Our young friend Cody threw out a good topic for this blog, Soil Loss. "Soil Loss. NRCS "acceptable range" was 2 ton/ac/year when I worked for them. I always thought that 2 tons was still a heck of a lot. I have never ran any figures, but if you could put a price on the nutrients lost/acre/year I bet it would be an eye opener- especially if you compared no till with covers to conventional tillage. Can you put a value on organic matter? Would the quality of organic matter vary from place to place?"
That is an excellent but very difficult question to answer. I was taught that a well managed notill farm still had up to a ton of soil loss per acre per year. Yes, that is a heck of a lot of topsoil to go into our tributaries, 2000 lbs of the best soil we have, lost each year, even doing a good job!
With tillage, that figure goes to 10 tons or 20,000 lbs per acre per year very easily. That is not tolerable to me. It's not good for my farm, my country or my kids and their future. Soil loss is heavy again this spring with heavy rains here and worse in much of the Midwest. Are we entering the tipping point? Is some of the blame of the three year national slide in yield due to soil loss? I think the main problem is our narrowing yet contaminated gene pool in our seed which made the weather look more to blame than it was. A declining soil base to handle crop production at high levels could be third.

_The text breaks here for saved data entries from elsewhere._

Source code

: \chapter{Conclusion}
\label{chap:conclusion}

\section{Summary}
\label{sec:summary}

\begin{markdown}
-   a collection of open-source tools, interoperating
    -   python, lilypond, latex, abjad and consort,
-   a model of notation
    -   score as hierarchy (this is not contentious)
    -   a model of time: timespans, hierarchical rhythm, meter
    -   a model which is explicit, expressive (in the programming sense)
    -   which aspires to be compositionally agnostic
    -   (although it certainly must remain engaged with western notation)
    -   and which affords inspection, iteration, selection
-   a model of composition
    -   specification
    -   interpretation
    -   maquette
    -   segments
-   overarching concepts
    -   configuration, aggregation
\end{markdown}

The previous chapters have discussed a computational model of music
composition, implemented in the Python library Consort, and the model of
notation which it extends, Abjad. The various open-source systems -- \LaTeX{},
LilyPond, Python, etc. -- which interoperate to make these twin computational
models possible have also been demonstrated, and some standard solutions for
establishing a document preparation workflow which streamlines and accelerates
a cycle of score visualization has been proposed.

How bad is the soil loss in your area this year? Do you think we have lost too much topsoil? Are we doing all we can to prevent it? I have noticed the tributaries are still brown here and were muddy this last big rain we had this week as that storm rolled across the northern tier and touched our area with an inch or more in one overnight storm.
I still remember Dr. Jerry Hatfield talking about the soil loss in one inch rain over 24 hours last year in Iowa. He called it a slow soaker and yet he saw the tons of soil loss the equations and pictures predicts.
We struggle to put a value on the organic matter or how it varies place to place. Many farmers will sell off the straw that could be organic matter on their farm in the next month. Livestock men need the straw but how do we redistribute that properly with manure applications?
I guess I've raised more questions from Cody's question than I answered.